The work of artists that followed has been more abstract on these topics, if addressing them at all, leading many in the art world to question the reach and longevity of that critical introspection.
In light of that, it’s startling and pleasing to see a show mounted under the title “Identity,” that includes the work of Sunil Gupta, an artist who is one of the original voices from the identity politics era. As an artist, Gupta remains concerned with his own forced peregrinations as a consequence of white European imperialism.
The “Homelands” collection, on exhibit at Sepia International Gallery through March 20, consists of large-scale photographs that pair images from Gupta’s life.
A gay, HIV- positive man born in India, raised in Canada, and now residing in Britain, Gupta pairs photographs in his exhibit to draw attention to the multiple geographic, cultural and, in the case of his HIV status, medical categories by which he self-identifies.
“I wanted to connect the places I have an affinity with: northern India, the northeastern part of the USA, and the eastern part of Canada. These places had been homes to me over the years and I wanted to make work about the journeys traveled between them,” Gupta explains in a statement accompanying “Homelands.”
The photographs have a postcard quality to them, but are deceptively scenic, offering a different interpretation of the term “homeland security.”
One piece is made up of split images of a cow in a verdant field in India and of Gupta standing beside a polished cedar armoire in what looks to be a hotel room. Nude and with his back turned to the lens, Gupta is captured pinching the bridge of his nose as if he’s trying to gather a thought. Perhaps he is wincing from the side effects of anti-retroviral medication?
Bright, mid-afternoon sunlight illuminates the background in both shots, which serves to unite the two images on the one canvas to elucidate what is being said.
In India, Hindus protect the sacred cow from slaughter. In London, Gupta stays alive on state-funded drugs that battle HIV. The scenic, picture-postcard calm of the work is thus shattered.

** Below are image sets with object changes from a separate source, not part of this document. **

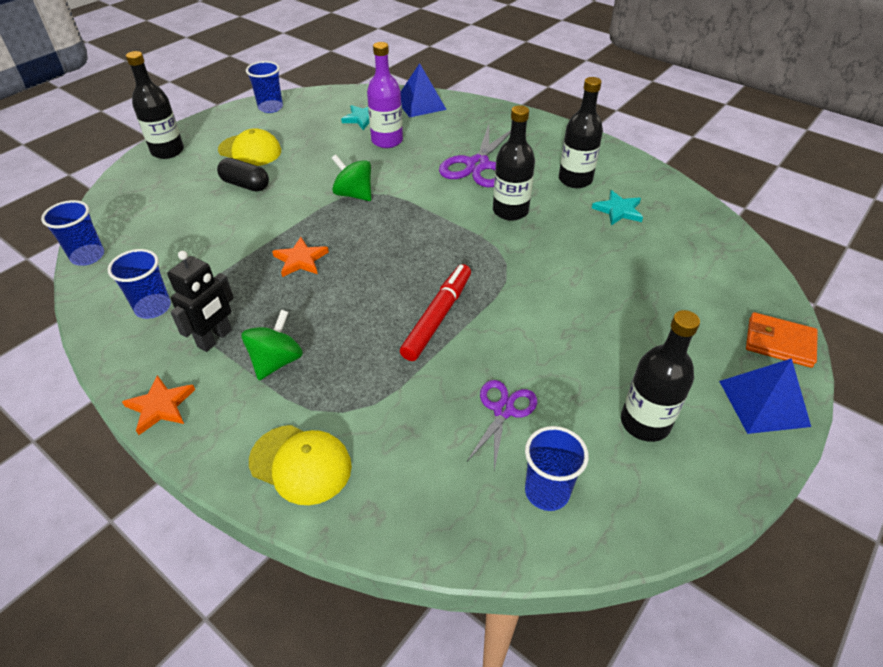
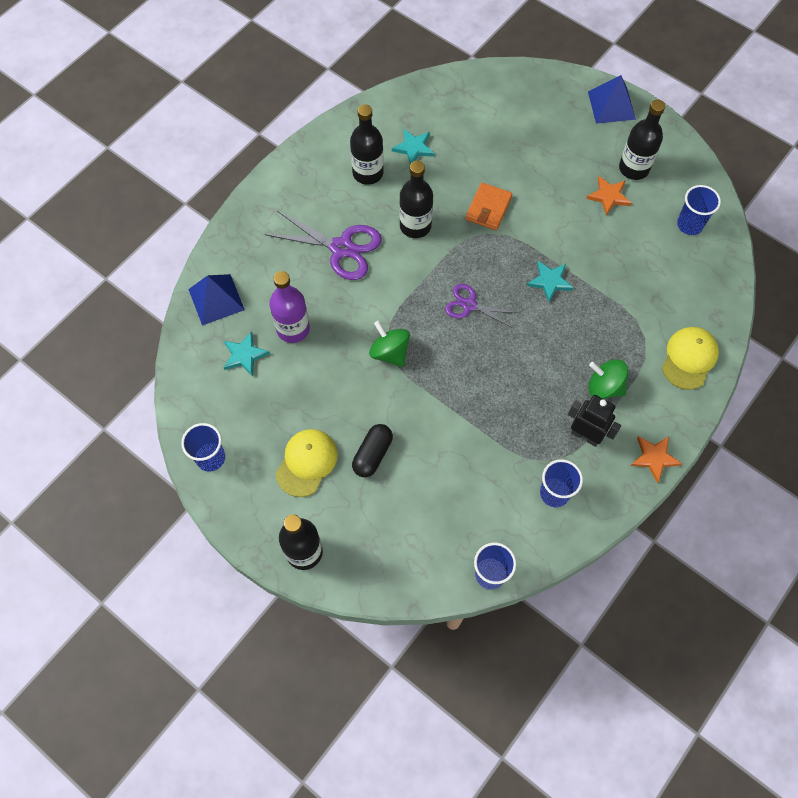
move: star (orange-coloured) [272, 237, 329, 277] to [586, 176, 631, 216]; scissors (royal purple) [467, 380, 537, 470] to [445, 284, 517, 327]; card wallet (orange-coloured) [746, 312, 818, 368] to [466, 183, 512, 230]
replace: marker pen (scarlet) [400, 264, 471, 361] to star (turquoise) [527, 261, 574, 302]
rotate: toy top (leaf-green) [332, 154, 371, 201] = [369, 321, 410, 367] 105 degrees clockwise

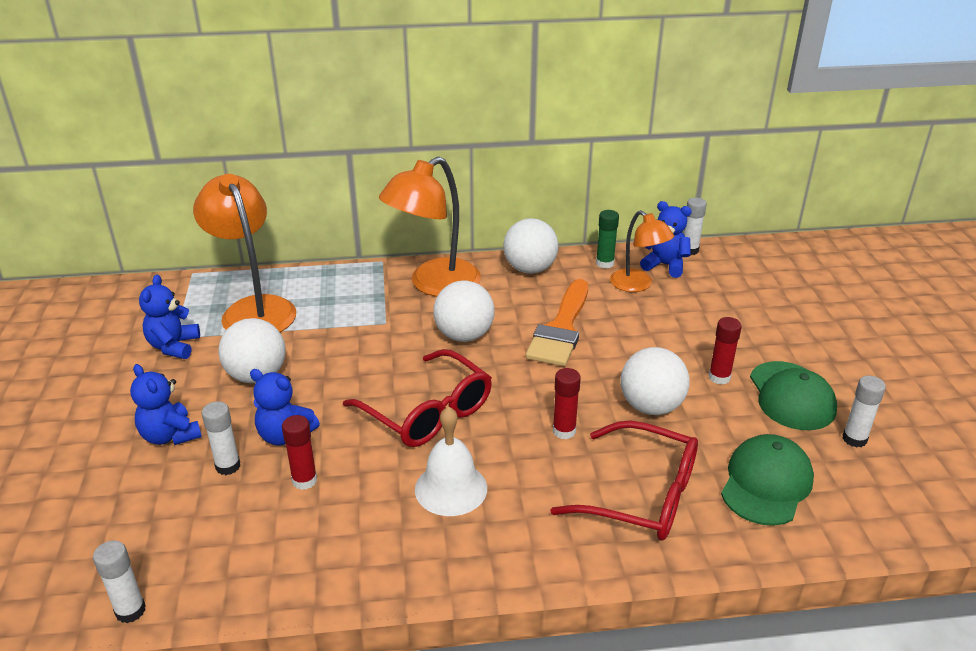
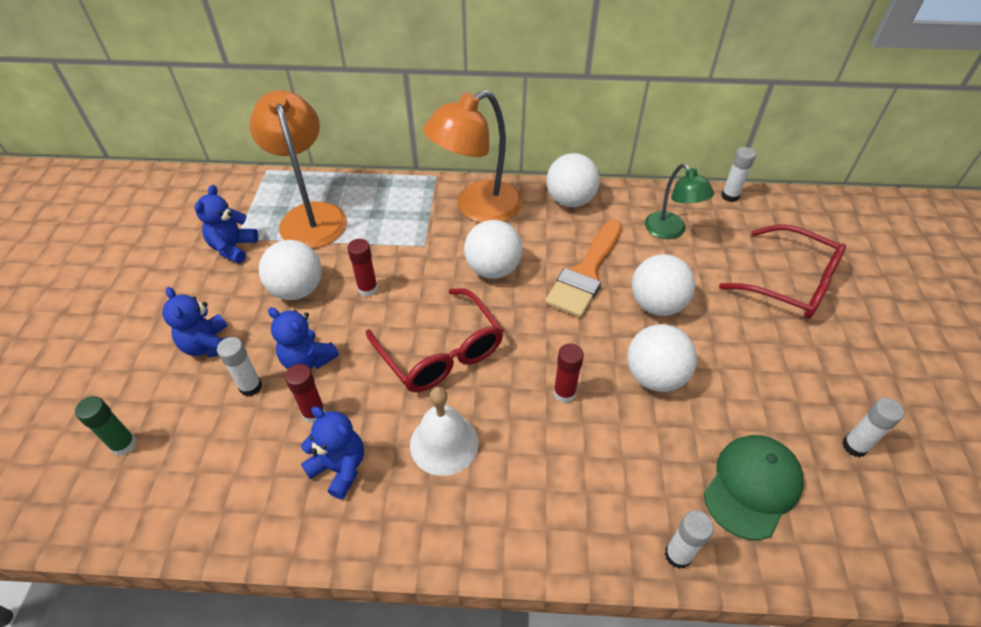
delete: baseball cap (leaf-green) [750, 361, 837, 430]
insert: sphere (pure white) [632, 254, 695, 316]
move: glue stick (pure white) [93, 540, 146, 623] to [665, 511, 714, 569]; glasses (scarlet) [550, 421, 698, 541] to [719, 224, 846, 319]; glue stick (leaf-green) [596, 210, 619, 269] to [75, 396, 137, 456]; teddy (blue) [640, 201, 692, 278] to [301, 406, 364, 499]; glue stick (scarlet) [709, 317, 742, 385] to [347, 239, 378, 297]
recolor: lamp (orange-coloured) [610, 210, 674, 292] to lamp (leaf-green) [645, 164, 714, 239]

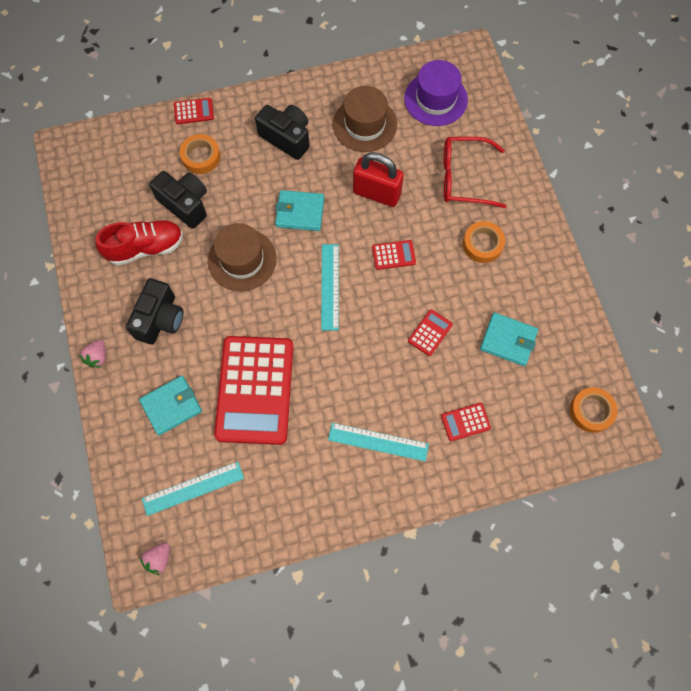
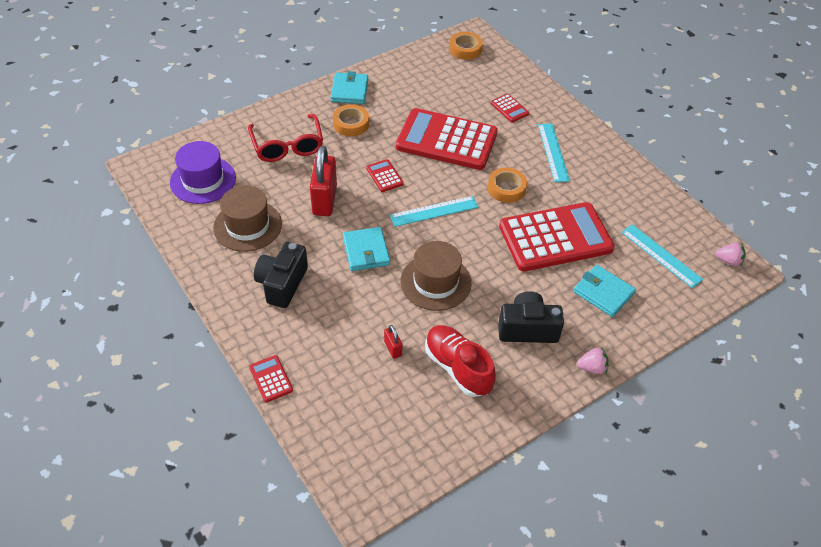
move: sticky tape (orange-coloured) [180, 134, 220, 174] to [488, 168, 527, 203]; card wallet (turquoise) [480, 313, 538, 366] to [331, 71, 368, 104]
replace: photo camera (jet-black) [149, 171, 207, 229] to lock (scarlet) [384, 325, 402, 359]
resize: calculator (scarlet) [408, 310, 453, 356] = [396, 108, 498, 170] x2.49

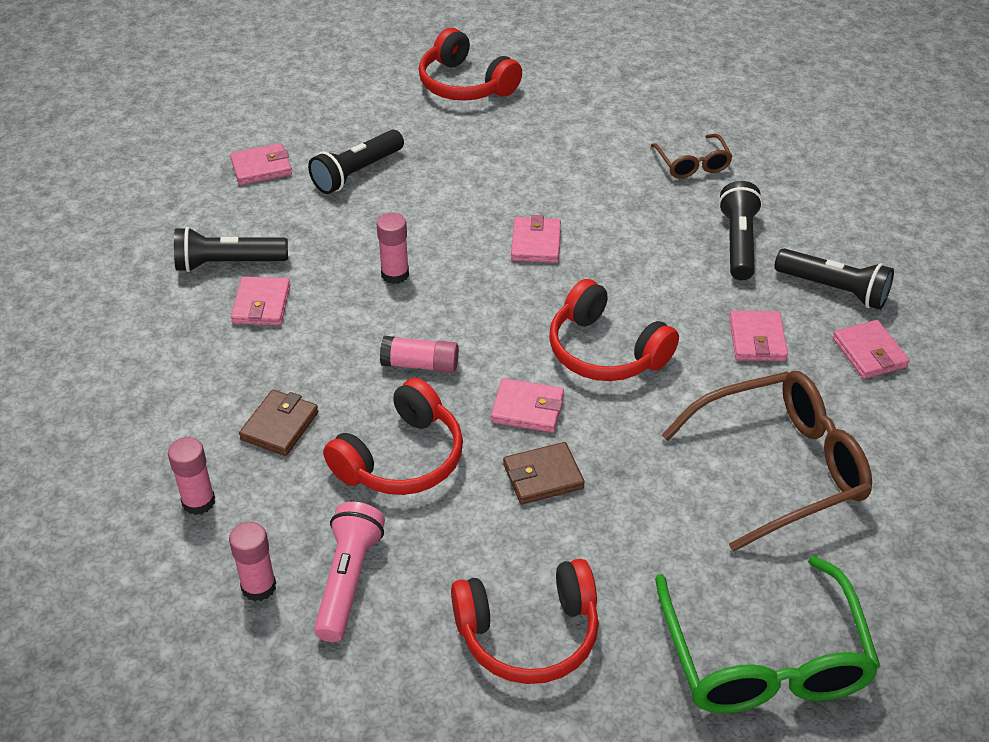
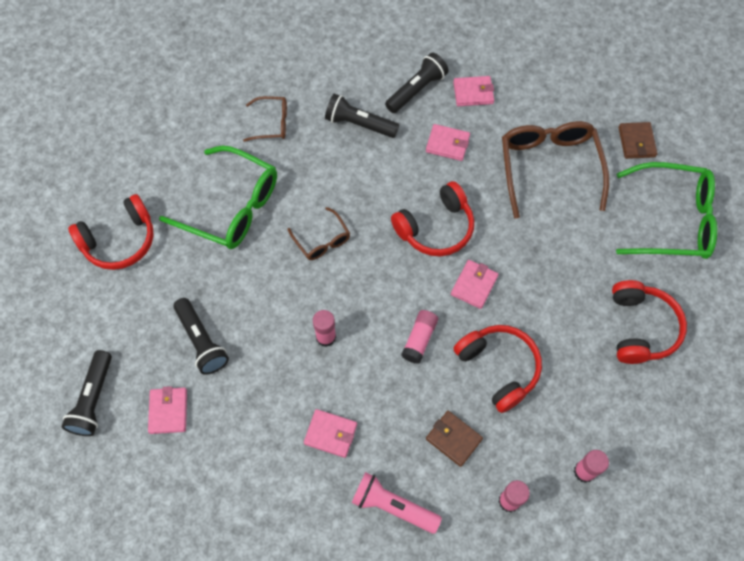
insert: glasses (leaf-green) [159, 146, 277, 249]
move: torch (jet-black) [174, 227, 288, 272] to [62, 350, 112, 436]; torch (rose-pink) [314, 502, 385, 642] to [352, 472, 442, 534]; card wallet (brown) [503, 442, 585, 504] to [619, 122, 657, 159]
replace: card wallet (rose-pink) [511, 215, 561, 263] to glasses (brown) [288, 207, 350, 260]

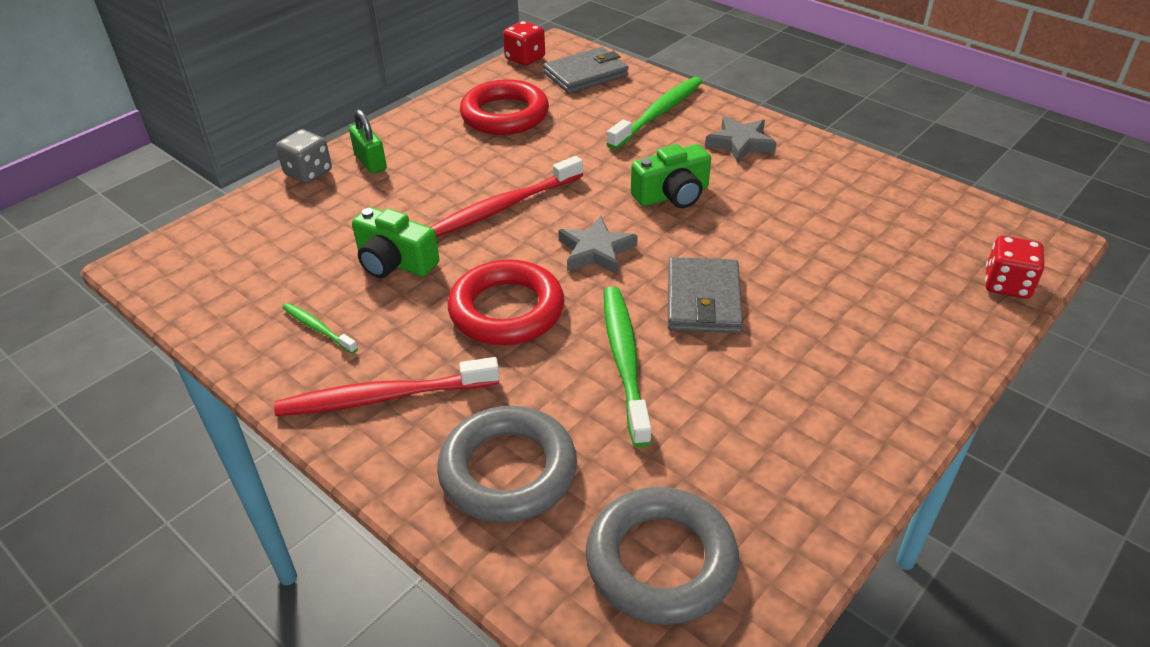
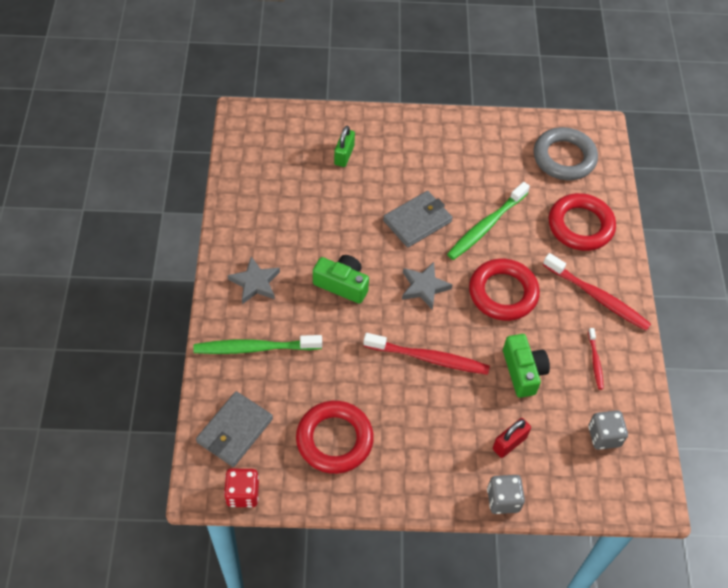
delete: die (scarlet) [985, 236, 1044, 299]
insert: lock (scarlet) [493, 418, 531, 458]; die (gray) [588, 410, 628, 450]
move: lock (leaf-green) [349, 110, 387, 174] to [334, 126, 355, 167]
recolor: tooth brush (leaf-green) [283, 303, 358, 354] to tooth brush (scarlet) [588, 328, 604, 390]; ring (gray) [437, 406, 577, 523] to ring (scarlet) [549, 193, 616, 251]
rotate: card wallet (gray) [543, 47, 629, 94] = [196, 391, 273, 467] 75 degrees counterclockwise

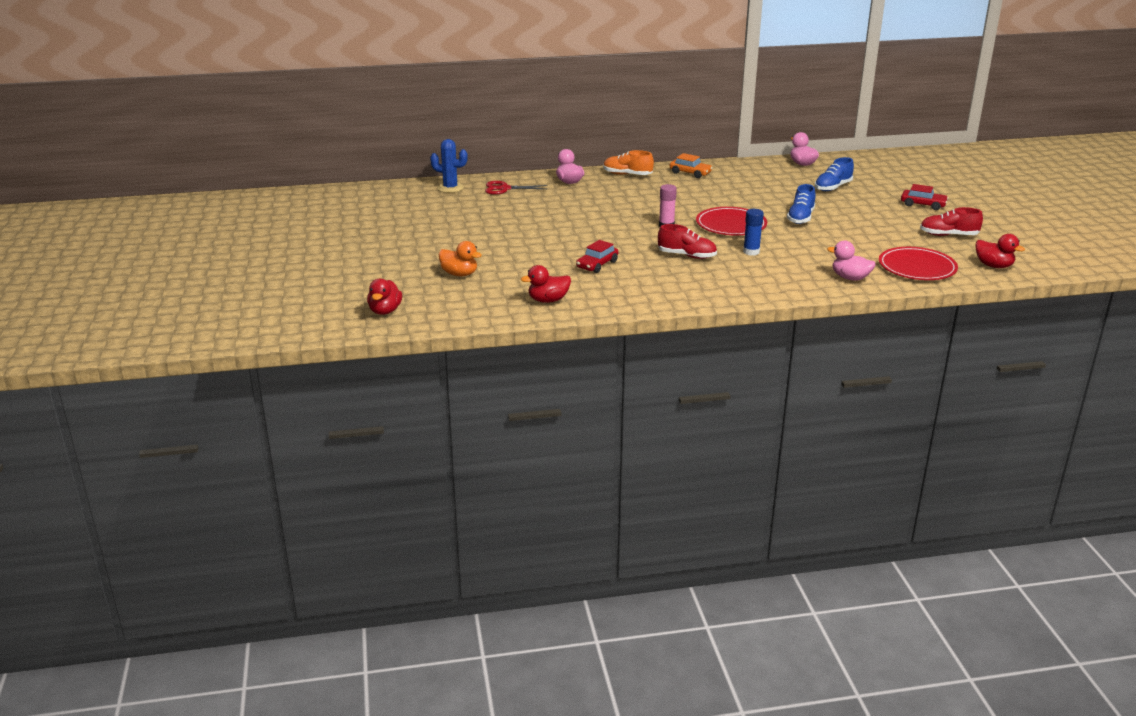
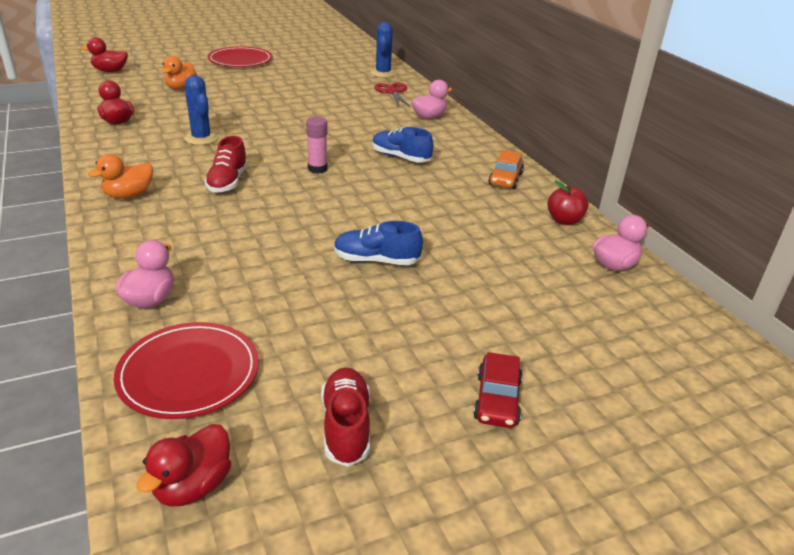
delete: lace-up shoe (orange-coloured) [603, 150, 654, 175]; glue stick (blue) [743, 209, 764, 256]
insert: duck (orange-coloured) [88, 154, 153, 199]; toy apple (scarlet) [547, 181, 588, 225]
move: plate (scarlet) [696, 207, 767, 235] to [208, 46, 272, 67]; lace-up shoe (blue) [815, 157, 854, 191] to [372, 127, 433, 163]
replace: toy car (scarlet) [576, 240, 618, 273] to prickly plant (blue) [184, 75, 219, 145]

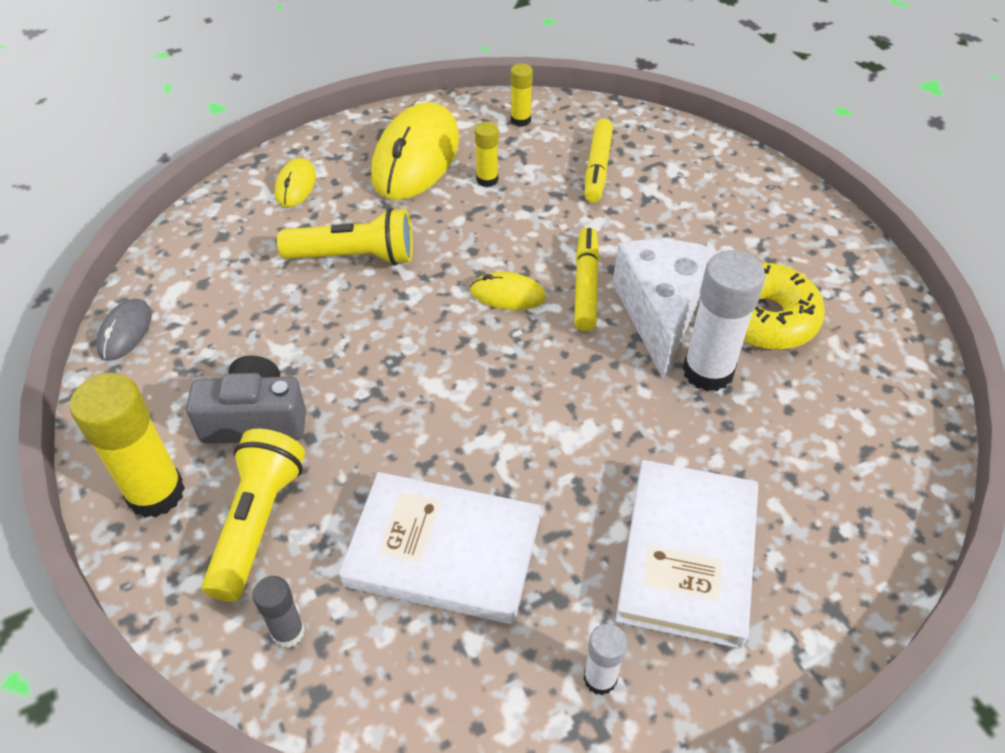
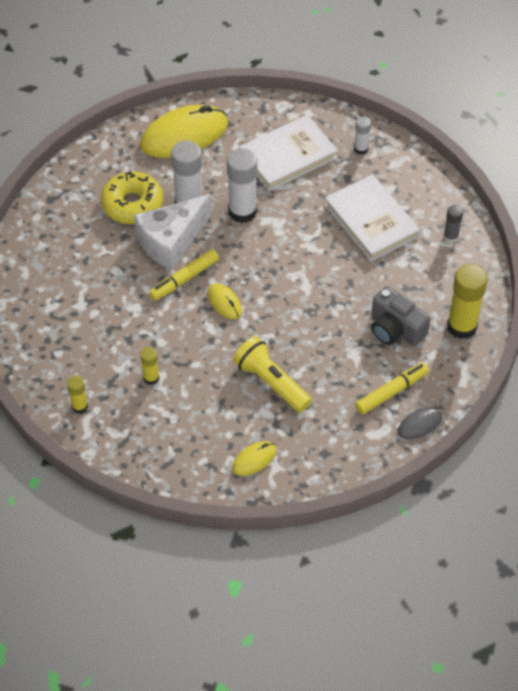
delete: torch (bright yellow) [202, 429, 305, 602]
insert: glue stick (pure white) [227, 148, 257, 223]
move: computer mouse (bright yellow) [371, 102, 459, 200] to [140, 105, 228, 158]; marker pen (bright yellow) [584, 119, 613, 203] to [355, 363, 429, 414]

In another pairing, a photograph taken along the Thames is juxtaposed with one of a statuette of the Hindu god Shiva. In the London scene, a bright yellow “Crime Stoppers” billboard appeals to witnesses of a gay bashing to come forward. Parliament stands in the background. The sky is a serene pastel blue which matches the color of a passing bus. Cross the canvas’ median and the colors in the portrait of Shiva are exactly the same, pleasant blues and yellows. But the beauty of the image is disrupted when the identity of the subject is exposed. In Hindu cosmology, Shiva is the god of destruction.
Gupta, in a clear suggestion that it is the only uncontested home he has known, uses his own naked body in his work, a motif that was popular among artists––particularly queer ones––who explored identity politics.
Notably, even within that body, he is forced to stave off foreign invaders.